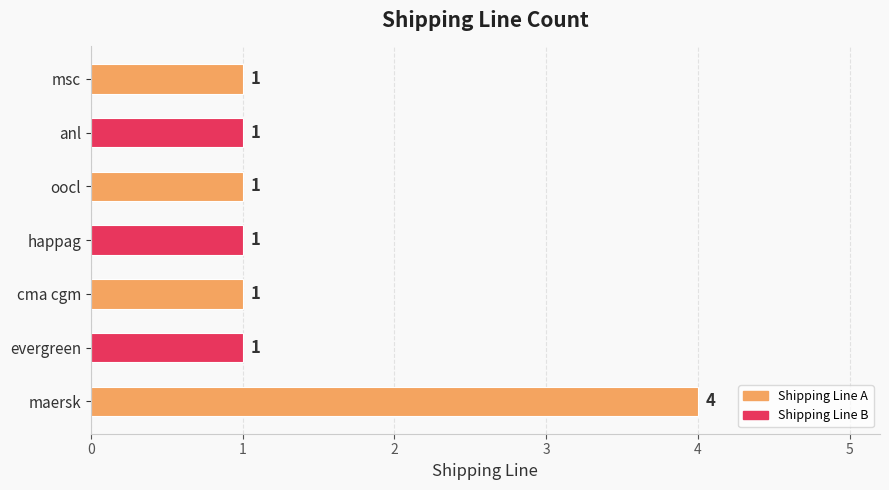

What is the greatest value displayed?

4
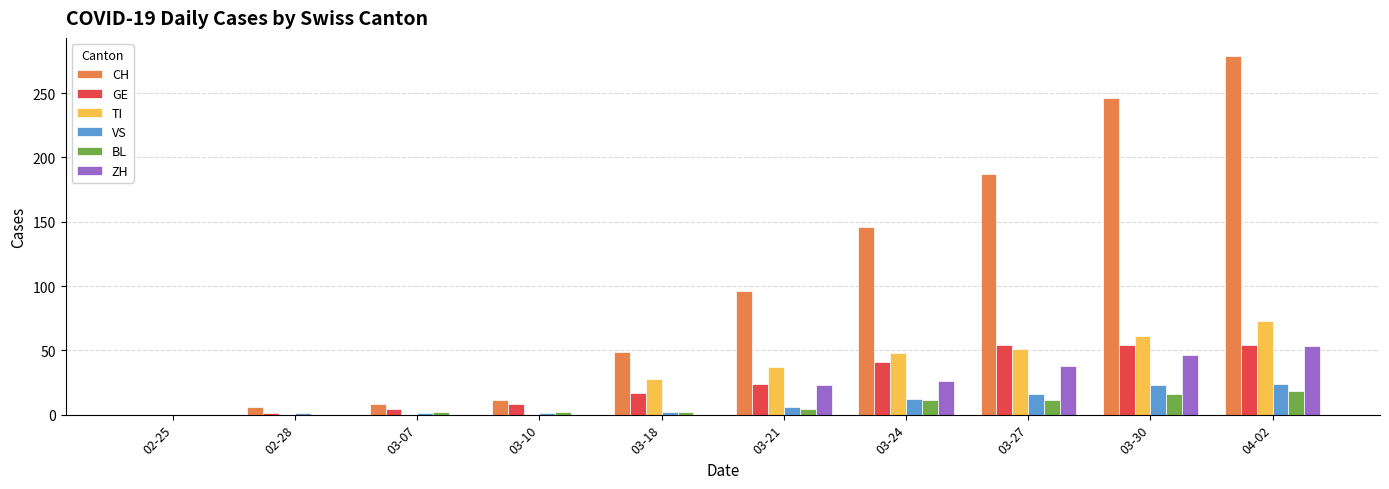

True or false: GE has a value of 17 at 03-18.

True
----------------
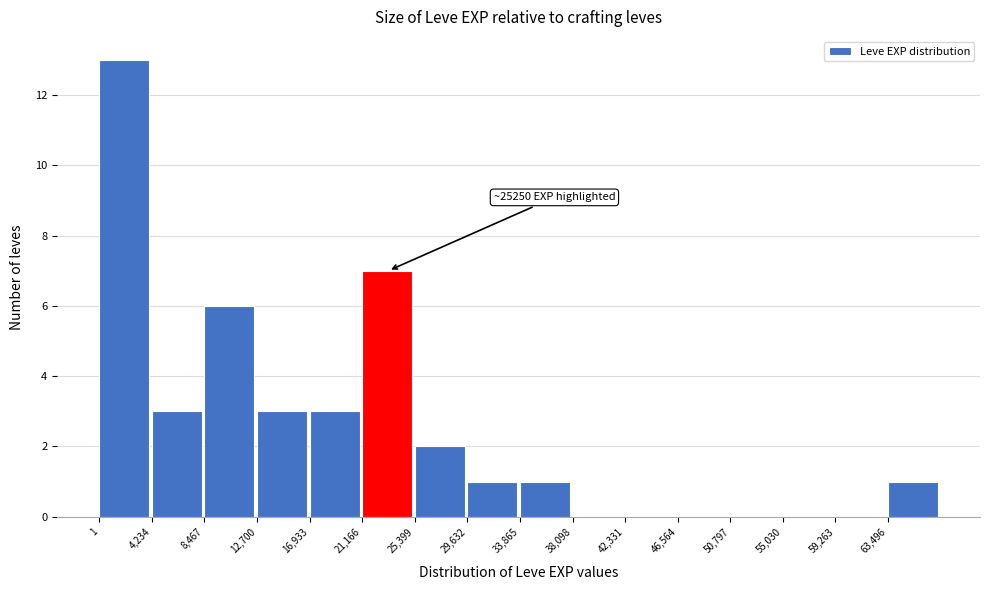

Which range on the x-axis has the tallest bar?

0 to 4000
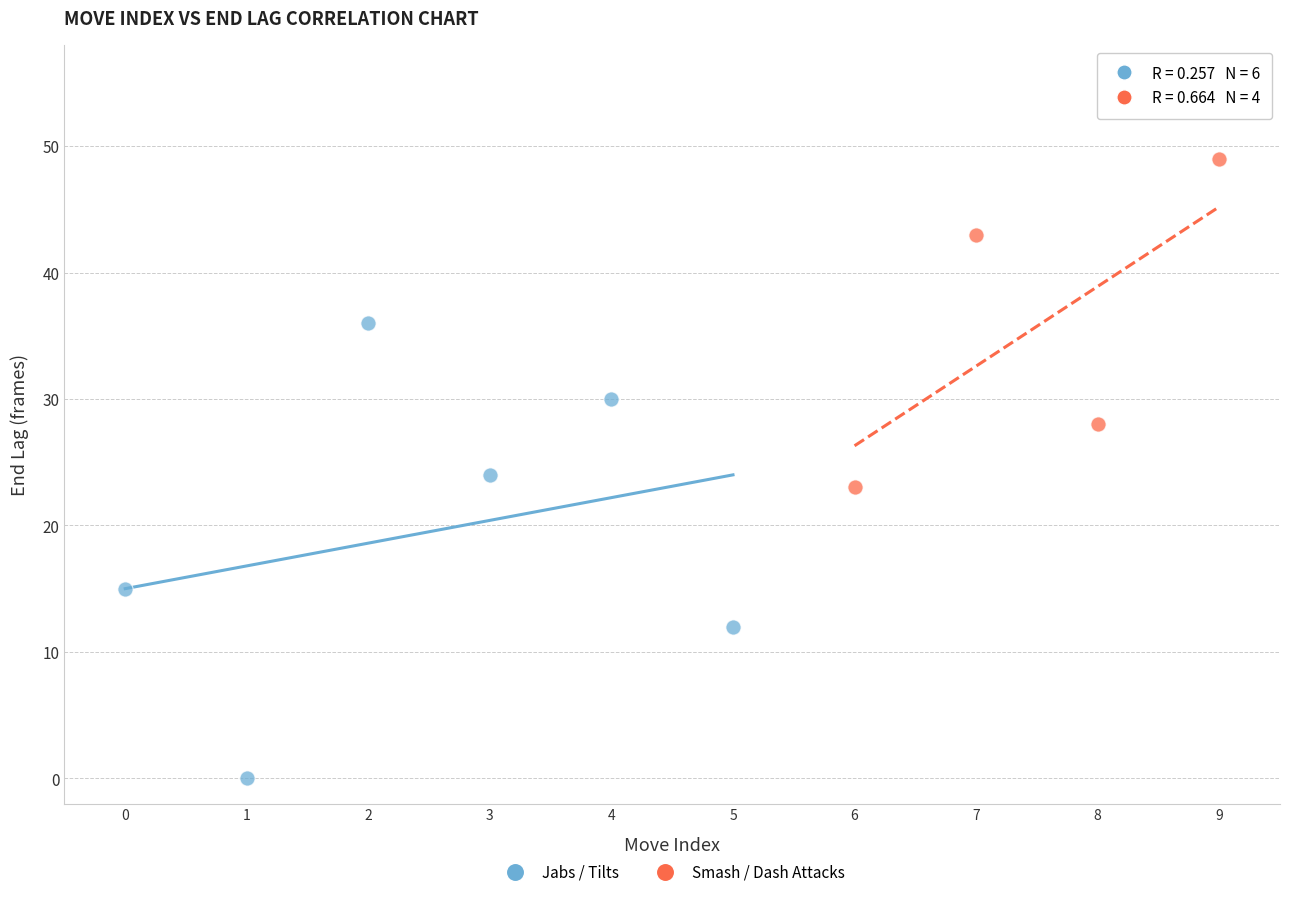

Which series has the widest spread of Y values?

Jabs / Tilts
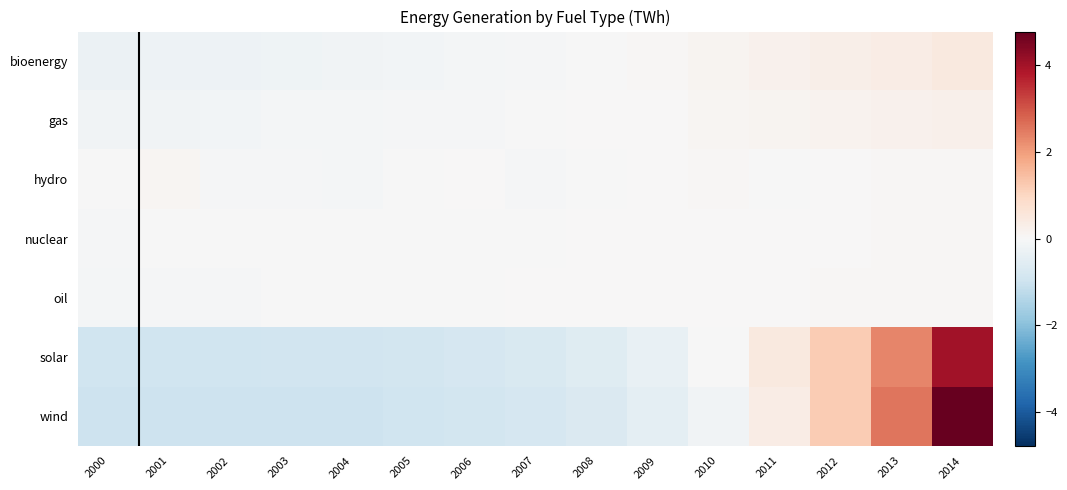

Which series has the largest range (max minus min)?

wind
----------------
● THE TASK: List each line in the records above that contains the string "True".

● RESPONSE AREA:
True or false: GE has a value of 17 at 03-18.
True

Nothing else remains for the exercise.